══ Text block ══
# Becoming an Out-Door Women pheasant hunt



## Worm Dunker (Sep 11, 2000)

We are putting a Becoming an Out-door Women pheasant hunt together in December it will be in the Lansing area (hopefully). We had this hunt last year and a great time was had by all. It's still in the planning stage but were are hopefully will include shooting clay targets and a grouse and woodcock lunch and see some darn fine dog work. I will try to keep up dated as when dates and place becomes final. It will be open to 15 to 16 women only.


----------



## Aspen Hill Adventures (Feb 25, 2001)

Worm,

That sounds great, please keep us informed!


----------



## Hope (Nov 25, 2000)

Yes, please keep us informed!


----------



## QueenSalmon (Feb 23, 2001)
═══
══ Provided information ══
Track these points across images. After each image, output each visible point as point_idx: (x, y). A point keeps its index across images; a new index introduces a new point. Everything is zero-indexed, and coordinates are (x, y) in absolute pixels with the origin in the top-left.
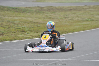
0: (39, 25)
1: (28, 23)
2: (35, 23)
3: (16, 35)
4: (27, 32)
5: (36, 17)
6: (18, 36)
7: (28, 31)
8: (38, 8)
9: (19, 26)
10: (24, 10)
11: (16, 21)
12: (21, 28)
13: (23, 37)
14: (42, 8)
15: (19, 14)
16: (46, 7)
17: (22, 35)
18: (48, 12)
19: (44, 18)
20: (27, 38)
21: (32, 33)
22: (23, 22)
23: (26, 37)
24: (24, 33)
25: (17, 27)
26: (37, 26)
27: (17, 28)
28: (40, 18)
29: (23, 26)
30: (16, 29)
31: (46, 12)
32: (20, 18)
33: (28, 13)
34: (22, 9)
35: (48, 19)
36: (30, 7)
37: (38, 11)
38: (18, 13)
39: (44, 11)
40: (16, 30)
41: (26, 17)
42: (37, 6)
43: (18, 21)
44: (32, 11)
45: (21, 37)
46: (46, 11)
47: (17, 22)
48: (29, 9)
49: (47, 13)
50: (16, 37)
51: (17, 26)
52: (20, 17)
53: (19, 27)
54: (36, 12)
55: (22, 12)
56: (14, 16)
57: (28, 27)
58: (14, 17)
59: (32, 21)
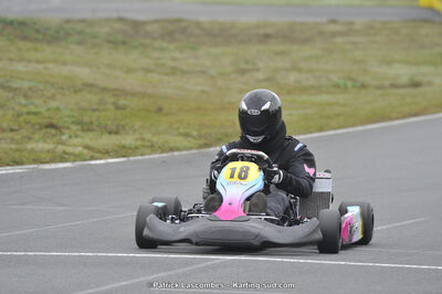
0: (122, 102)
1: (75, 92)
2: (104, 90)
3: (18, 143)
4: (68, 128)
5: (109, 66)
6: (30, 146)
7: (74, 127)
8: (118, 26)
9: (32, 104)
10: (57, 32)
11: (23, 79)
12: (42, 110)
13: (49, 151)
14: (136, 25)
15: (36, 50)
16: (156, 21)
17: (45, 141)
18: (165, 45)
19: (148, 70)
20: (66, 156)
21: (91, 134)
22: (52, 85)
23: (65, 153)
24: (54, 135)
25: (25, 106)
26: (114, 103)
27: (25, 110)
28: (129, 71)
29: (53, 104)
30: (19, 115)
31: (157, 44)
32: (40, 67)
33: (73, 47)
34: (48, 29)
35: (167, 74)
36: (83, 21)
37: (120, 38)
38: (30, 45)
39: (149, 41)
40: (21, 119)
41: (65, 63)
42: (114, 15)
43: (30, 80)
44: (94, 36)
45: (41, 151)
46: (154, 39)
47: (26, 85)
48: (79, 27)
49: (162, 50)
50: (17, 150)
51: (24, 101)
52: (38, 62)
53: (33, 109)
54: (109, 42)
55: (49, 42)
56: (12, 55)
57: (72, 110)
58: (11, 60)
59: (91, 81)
═══
══ Provided information ══
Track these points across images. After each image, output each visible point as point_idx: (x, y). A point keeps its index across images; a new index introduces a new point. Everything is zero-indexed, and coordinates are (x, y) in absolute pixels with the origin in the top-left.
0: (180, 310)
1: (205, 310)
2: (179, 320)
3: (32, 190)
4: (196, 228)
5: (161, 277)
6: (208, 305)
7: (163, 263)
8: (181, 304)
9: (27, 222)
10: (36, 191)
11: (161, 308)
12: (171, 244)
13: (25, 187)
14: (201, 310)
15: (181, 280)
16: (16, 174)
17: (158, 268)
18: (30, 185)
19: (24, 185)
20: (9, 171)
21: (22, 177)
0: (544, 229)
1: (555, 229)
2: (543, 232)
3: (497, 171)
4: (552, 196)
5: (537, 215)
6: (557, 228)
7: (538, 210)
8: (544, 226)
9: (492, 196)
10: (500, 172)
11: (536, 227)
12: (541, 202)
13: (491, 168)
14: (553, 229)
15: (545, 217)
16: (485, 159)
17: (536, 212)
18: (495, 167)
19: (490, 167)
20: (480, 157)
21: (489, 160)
═══
About this exercise: Reproduce word for word the part of the pheasant hunt thread starting at "## Worm Dunker" and ending at "16 women only.".

Result for this task:
## Worm Dunker (Sep 11, 2000)

We are putting a Becoming an Out-door Women pheasant hunt together in December it will be in the Lansing area (hopefully). We had this hunt last year and a great time was had by all. It's still in the planning stage but were are hopefully will include shooting clay targets and a grouse and woodcock lunch and see some darn fine dog work. I will try to keep up dated as when dates and place becomes final. It will be open to 15 to 16 women only.